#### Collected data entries

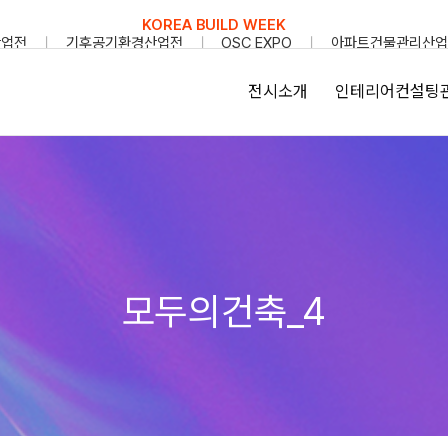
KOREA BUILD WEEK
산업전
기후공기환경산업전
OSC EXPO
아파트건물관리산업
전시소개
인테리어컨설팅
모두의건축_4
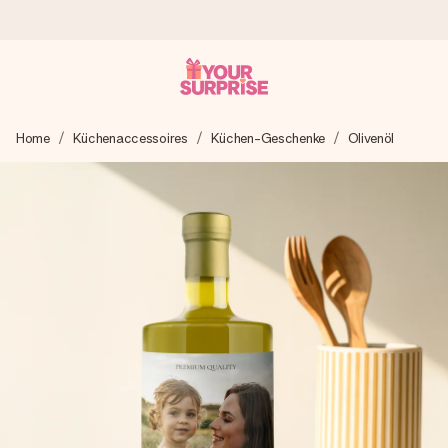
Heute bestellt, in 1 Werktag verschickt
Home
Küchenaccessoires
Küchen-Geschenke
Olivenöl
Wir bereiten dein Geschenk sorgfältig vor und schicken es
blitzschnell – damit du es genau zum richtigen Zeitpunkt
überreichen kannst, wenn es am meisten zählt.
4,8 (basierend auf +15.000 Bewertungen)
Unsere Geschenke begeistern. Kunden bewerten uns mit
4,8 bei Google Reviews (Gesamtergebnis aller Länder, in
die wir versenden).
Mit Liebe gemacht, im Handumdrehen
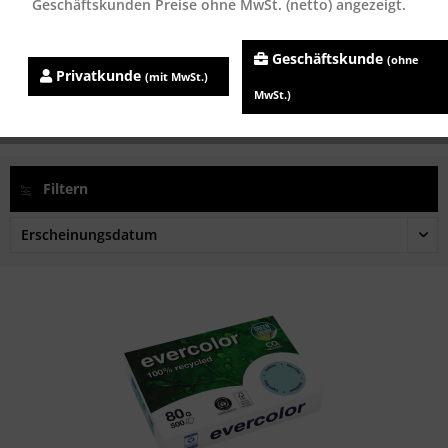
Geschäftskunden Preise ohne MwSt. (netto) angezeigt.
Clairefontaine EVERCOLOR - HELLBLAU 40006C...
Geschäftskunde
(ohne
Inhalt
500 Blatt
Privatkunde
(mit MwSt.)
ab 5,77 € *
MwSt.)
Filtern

#### Work request
Exactly as they appear above, print all the lines, but not the pictures.

#### Response
KOREA BUILD WEEK
산업전
기후공기환경산업전
OSC EXPO
아파트건물관리산업
전시소개
인테리어컨설팅
모두의건축_4
Heute bestellt, in 1 Werktag verschickt
Home
Küchenaccessoires
Küchen-Geschenke
Olivenöl
Wir bereiten dein Geschenk sorgfältig vor und schicken es
blitzschnell – damit du es genau zum richtigen Zeitpunkt
überreichen kannst, wenn es am meisten zählt.
4,8 (basierend auf +15.000 Bewertungen)
Unsere Geschenke begeistern. Kunden bewerten uns mit
4,8 bei Google Reviews (Gesamtergebnis aller Länder, in
die wir versenden).
Mit Liebe gemacht, im Handumdrehen
Geschäftskunden Preise ohne MwSt. (netto) angezeigt.
Clairefontaine EVERCOLOR - HELLBLAU 40006C...
Geschäftskunde
(ohne
Inhalt
500 Blatt
Privatkunde
(mit MwSt.)
ab 5,77 € *
MwSt.)
Filtern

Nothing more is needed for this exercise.